The next day, I had what is known as ‘scholars day’. Once we began, we did a huge icebreaker activity in which we had to pick a side on various topics (”cats v dogs”, “winter v summer”), and that was it. In my scholarship, we have a sophomore mentor, a junior mentor, and a senior mentor. So, we have a small group, a team, and then a bigger team. We met with our Junior ‘teams’, to which I found a boy and girl who I could have a - well, not as uncomfortable conversation as I would with anyone else.We had to make a team name and shield. Again, not exactly the immediate friend maker, here, so I immediately wanted to go to my dorm.. We then ended up being the Juicy Js (based off of our Junior’s name, Jerry) and our shield was based off of Juicy Fruit and just,, fruit. Personally, I understand where the ‘team building exercises’ are needed, but to have it for the second day in a row (and this one way longer than the first) was a drain to me.

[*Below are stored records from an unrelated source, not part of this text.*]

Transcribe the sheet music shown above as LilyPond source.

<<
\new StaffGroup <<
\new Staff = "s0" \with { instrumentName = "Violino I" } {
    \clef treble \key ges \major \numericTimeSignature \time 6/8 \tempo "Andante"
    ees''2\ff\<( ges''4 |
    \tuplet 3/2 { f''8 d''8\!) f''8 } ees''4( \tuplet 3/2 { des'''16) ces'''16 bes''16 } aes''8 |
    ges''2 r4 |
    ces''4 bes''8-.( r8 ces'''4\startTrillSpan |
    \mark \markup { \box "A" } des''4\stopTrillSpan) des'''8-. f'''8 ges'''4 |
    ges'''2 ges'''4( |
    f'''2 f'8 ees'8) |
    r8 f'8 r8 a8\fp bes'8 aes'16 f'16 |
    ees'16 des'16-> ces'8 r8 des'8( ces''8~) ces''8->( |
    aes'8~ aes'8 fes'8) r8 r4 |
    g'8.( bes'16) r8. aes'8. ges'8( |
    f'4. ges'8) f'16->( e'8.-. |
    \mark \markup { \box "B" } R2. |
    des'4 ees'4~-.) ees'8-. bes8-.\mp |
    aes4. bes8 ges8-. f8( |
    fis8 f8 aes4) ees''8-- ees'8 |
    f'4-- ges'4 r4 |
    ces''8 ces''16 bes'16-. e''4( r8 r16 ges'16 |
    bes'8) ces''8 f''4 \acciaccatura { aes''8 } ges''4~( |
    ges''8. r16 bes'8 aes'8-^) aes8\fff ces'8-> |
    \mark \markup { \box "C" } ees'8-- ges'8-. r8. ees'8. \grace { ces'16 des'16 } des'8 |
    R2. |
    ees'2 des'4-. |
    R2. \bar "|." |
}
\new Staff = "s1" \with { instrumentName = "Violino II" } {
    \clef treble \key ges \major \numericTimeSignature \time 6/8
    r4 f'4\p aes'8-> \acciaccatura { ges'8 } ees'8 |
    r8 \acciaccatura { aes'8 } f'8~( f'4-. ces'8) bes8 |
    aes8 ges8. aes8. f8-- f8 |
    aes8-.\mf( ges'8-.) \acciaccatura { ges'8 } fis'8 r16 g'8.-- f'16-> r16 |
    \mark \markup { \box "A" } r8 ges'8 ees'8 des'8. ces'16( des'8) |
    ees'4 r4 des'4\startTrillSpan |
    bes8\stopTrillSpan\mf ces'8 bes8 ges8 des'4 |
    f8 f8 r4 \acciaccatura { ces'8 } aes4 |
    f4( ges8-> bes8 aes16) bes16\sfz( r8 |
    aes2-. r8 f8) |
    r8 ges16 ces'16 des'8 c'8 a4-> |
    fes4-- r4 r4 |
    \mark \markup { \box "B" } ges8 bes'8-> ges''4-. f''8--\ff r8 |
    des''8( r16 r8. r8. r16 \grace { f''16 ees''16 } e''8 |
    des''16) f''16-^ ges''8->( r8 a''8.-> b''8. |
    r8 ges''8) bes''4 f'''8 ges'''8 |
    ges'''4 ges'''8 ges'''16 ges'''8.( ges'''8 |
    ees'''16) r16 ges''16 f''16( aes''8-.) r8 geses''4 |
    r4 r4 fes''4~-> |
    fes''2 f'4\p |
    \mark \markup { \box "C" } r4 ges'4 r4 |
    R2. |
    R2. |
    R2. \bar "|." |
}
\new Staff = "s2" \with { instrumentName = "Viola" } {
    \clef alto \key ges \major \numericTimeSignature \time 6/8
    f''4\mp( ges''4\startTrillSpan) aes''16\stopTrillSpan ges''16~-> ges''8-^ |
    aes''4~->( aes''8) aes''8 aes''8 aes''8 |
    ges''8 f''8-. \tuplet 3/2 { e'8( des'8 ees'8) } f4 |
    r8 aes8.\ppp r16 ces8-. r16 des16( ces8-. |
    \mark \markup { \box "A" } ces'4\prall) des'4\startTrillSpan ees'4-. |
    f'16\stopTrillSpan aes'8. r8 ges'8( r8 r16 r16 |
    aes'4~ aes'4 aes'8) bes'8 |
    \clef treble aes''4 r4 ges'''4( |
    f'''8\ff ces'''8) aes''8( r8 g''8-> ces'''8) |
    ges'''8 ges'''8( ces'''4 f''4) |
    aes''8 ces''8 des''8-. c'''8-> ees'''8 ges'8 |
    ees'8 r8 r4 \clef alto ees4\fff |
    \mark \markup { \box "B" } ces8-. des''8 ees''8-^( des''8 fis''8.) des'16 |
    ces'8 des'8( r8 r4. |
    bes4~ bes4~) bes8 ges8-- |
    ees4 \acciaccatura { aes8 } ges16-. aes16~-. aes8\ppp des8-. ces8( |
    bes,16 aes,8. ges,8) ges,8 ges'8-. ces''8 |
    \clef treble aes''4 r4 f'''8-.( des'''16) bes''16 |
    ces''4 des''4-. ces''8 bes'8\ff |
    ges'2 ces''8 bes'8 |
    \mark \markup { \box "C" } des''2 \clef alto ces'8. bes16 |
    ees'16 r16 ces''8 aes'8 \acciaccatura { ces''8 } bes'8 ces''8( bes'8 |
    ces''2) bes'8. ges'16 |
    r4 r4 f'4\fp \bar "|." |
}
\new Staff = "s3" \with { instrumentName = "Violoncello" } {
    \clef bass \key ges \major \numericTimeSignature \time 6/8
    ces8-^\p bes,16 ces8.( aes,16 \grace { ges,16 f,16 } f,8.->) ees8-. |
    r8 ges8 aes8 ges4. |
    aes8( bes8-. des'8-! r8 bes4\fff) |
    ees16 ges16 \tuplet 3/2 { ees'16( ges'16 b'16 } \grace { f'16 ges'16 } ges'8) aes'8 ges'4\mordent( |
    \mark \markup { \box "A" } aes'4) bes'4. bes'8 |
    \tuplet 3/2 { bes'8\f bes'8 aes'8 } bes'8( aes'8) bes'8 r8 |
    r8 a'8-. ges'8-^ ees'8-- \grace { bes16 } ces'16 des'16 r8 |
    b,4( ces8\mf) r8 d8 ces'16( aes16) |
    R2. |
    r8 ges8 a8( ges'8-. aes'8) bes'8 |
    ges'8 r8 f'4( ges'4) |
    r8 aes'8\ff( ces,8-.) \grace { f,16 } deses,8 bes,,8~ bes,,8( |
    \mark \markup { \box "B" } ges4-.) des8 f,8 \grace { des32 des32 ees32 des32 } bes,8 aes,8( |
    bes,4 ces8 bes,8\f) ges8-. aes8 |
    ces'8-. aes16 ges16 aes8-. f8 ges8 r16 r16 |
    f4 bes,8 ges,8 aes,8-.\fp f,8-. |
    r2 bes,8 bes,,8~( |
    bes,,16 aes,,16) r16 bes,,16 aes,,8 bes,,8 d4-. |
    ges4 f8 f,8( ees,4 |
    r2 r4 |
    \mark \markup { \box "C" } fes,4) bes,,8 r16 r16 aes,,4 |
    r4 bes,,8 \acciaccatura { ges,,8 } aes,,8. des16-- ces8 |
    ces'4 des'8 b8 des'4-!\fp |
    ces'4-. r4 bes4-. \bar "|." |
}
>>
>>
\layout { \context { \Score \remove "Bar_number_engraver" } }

My parents ended up visiting me after that, and bringing me things I had forgotten (I am human here, lmao) and I noticed there was a mini meet up of girls in the living room of my floor. I said hi, but they all seemed to be in their own world, so I just shrugged it off. There as a block party I could have gone to after they left, but - well, just,,, no. I ended up having some quiet time with my boyfriend, as we sat on a bench and just talked about our first two days at college. I cried to him, explaining how I felt alone and was just scared, and he comforted me. Good job, boyfriend. Once I got back to my dorm, I realized that my parents showing up only made things more awkward, as the girls were comforting each other because they too were homesick and feeling alone. yikes.
I had convocation today, and got to listen to my chancellor and vice-chancellor speak about the beginning of the rest of our lives. “Don’t be afraid to ask for help”, they say. However, my pride is too strong of that to even allow me to show any kind of weakness in front of those I do not trust (and that may or may not be my downfall, to be honest). I can talk about my past experiences with rape and self-harm, but I cannot bring myself to talk about my current situation.
That’s a totally brief summary of my past three days. Tonight, I have a breakfast-at-dinner to go to (because who doesn’t want pancakes at night?) and tomorrow, I start my classes.
MWF I have Psychology, and College Algebra (and if anyone could help me with that, that would be awesome).
TTR I have Composition 2, my scholarship class, and an accelerated course of Human Anatomy and Physiology.  
I’m just .. scared. The usual feelings I pretty much should be having right now. Any advice on how to get over that? Does it just, go away? Should it go away? Again, I want to go to talk to people, but damn, it’s harder that it should be.